Niega con la cabeza, varias veces.

—Me molesta porque me doy cuenta que usted está mejor informado que yo — sonríe—. Sí, no es broma. Se me han olvidado muchas cosas y otras las tengo confusas. Quisiera echarle una mano y contarle. Pero, el problema es que ya no sé muy bien todo lo que pasó, ni cómo pasó. Hace mucho de todo eso, dése cuenta.

¿Habladuría, pose? No. Sus recuerdos son vacilantes, y, a menudo, errados. Debo rectificarlo a cada paso. Me asombra, porque, todo este año, obsesionado con el tema, suponía ingenuamente que el protagonista también lo estaba y que su memoria seguía escarbando en lo ocurrido en aquellas horas, un cuarto de siglo atrás. ¿Por qué hubiera sido así? Aquello fue para Mayta un episodio en una vida en la que, antes y después, hubo muchos otros, tanto o acaso más graves. Es normal que éstos desplazaran o empobrecieran a aquél.

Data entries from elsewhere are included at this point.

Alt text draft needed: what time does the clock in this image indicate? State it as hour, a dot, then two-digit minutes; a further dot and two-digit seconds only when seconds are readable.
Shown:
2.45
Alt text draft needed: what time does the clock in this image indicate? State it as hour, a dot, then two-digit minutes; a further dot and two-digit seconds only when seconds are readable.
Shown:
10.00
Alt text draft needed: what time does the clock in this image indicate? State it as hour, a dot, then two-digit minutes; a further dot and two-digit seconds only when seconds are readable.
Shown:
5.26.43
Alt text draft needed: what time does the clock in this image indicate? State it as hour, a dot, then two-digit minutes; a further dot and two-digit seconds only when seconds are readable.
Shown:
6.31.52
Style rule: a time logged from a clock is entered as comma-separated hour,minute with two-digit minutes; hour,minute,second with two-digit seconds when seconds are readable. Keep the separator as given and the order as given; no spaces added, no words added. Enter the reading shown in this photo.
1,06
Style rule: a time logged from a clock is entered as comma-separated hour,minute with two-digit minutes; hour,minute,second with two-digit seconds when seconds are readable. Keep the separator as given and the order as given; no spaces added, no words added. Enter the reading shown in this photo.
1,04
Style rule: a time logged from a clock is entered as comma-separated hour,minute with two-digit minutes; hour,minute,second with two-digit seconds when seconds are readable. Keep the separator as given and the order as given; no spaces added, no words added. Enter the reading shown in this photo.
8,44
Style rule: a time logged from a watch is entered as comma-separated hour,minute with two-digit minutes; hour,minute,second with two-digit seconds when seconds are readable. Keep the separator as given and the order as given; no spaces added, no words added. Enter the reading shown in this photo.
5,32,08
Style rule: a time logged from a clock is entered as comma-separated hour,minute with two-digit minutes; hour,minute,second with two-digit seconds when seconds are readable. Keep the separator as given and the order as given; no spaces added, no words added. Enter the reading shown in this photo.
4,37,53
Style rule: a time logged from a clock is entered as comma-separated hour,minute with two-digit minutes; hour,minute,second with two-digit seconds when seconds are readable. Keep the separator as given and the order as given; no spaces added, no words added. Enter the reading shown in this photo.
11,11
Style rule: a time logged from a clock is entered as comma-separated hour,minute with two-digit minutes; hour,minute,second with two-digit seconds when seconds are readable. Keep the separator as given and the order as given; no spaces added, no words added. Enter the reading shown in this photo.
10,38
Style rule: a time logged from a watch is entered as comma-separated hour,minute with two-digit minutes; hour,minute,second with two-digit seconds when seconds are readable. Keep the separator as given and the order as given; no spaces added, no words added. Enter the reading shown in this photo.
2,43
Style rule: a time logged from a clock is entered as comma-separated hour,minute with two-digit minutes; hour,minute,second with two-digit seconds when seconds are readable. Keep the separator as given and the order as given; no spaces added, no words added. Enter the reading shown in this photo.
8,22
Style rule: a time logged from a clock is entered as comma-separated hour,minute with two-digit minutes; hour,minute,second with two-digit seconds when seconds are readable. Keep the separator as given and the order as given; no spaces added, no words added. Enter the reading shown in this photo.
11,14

—Hay un asunto, sobre todo, que me resulta incomprensible —le digo—. ¿Hubo traición? ¿Por qué desaparecieron los que estaban comprometidos? ¿Dio contraorden el Profesor Ubilluz? ¿Por qué lo hizo? ¿Por miedo? ¿Porque desconfiaba del proyecto? ¿O fue Vallejos, como asegura Ubilluz, quien adelantó el día de la insurrección?

Mayta reflexiona unos segundos, en silencio. Se encoge de hombros:

—Nunca estuvo claro y nunca lo estará —murmura—. Ese día, me pareció que era traición. Después, se volvió más enredado. Porque yo no supe de antemano la fecha prevista para el levantamiento. La fijaron sólo Vallejos y Ubilluz, por razones de seguridad. Éste ha dicho siempre que la fecha acordada era cuatro días después y que Vallejos la adelantó porque se enteró de que lo iban a transferir, debido a un incidente que tuvo con los apristas dos días antes.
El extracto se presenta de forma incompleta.